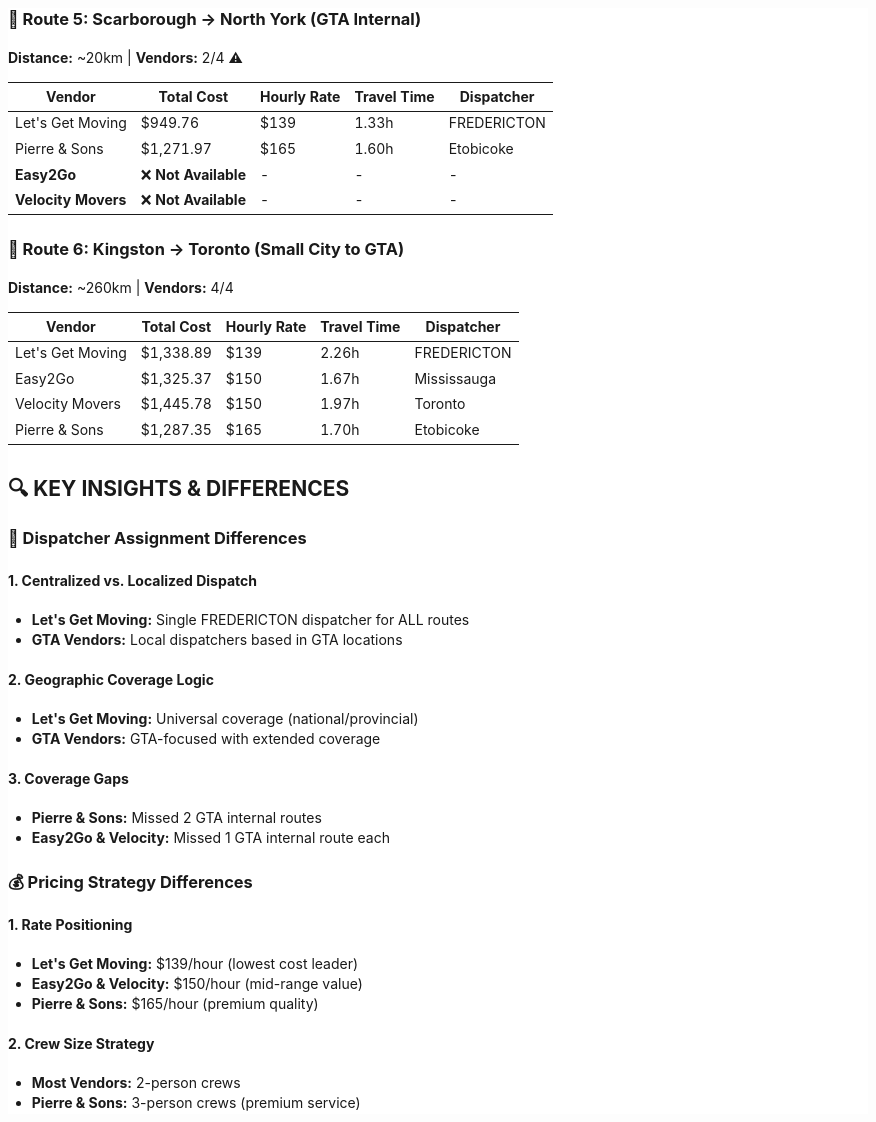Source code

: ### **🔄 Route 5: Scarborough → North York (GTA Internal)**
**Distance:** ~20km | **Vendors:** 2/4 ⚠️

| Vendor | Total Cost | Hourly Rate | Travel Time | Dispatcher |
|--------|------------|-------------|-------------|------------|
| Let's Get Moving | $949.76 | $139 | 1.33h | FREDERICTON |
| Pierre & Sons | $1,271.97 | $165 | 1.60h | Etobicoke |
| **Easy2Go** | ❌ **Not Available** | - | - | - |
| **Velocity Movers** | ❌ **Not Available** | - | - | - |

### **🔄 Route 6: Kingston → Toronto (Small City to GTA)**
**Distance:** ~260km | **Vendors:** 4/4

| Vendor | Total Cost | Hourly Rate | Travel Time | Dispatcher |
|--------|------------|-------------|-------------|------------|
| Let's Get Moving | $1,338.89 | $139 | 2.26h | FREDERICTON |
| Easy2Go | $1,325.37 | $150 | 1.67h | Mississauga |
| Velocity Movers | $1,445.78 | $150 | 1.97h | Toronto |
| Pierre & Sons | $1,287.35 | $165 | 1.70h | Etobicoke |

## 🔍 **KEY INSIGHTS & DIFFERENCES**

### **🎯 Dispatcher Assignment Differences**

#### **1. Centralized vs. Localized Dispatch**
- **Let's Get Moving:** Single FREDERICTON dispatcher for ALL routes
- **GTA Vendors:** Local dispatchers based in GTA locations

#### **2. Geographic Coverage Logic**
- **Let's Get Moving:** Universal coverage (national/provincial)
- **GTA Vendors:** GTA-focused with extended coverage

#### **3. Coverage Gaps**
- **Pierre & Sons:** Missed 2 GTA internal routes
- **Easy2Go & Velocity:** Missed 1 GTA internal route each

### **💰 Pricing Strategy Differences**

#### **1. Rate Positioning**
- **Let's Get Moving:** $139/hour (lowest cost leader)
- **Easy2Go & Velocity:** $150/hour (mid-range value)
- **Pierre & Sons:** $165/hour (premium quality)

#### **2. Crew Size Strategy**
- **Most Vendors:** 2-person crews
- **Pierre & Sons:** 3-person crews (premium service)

...

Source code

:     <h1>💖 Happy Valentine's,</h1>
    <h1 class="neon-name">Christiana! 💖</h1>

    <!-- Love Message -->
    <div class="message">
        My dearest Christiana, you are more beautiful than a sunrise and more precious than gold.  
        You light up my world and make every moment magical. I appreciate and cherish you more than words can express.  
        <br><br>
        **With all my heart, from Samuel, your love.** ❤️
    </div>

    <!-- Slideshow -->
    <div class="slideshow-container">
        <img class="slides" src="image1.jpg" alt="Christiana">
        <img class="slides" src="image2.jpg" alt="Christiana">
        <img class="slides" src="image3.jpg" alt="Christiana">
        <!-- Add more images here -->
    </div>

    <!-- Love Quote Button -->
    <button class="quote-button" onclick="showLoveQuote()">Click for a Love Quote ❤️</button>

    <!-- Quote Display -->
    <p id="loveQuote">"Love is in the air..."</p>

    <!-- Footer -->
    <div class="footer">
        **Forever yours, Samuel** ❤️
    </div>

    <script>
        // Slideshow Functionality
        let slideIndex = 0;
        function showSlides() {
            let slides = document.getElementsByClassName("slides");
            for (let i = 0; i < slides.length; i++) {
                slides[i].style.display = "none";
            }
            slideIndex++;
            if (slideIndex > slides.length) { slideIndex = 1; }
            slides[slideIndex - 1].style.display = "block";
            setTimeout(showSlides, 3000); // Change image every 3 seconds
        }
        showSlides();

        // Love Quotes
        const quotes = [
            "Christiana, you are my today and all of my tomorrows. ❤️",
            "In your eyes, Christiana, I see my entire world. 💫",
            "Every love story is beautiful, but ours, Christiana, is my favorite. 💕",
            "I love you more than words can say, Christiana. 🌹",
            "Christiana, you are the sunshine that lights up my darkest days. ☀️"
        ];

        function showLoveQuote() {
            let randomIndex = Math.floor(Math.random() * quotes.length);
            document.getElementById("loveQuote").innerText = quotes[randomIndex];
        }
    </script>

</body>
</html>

PROBLEM REQUIREMENTS: Each line above with the string "Strategy" should be reported in full.

EXPECTED ANSWER:
### **💰 Pricing Strategy Differences**
#### **2. Crew Size Strategy**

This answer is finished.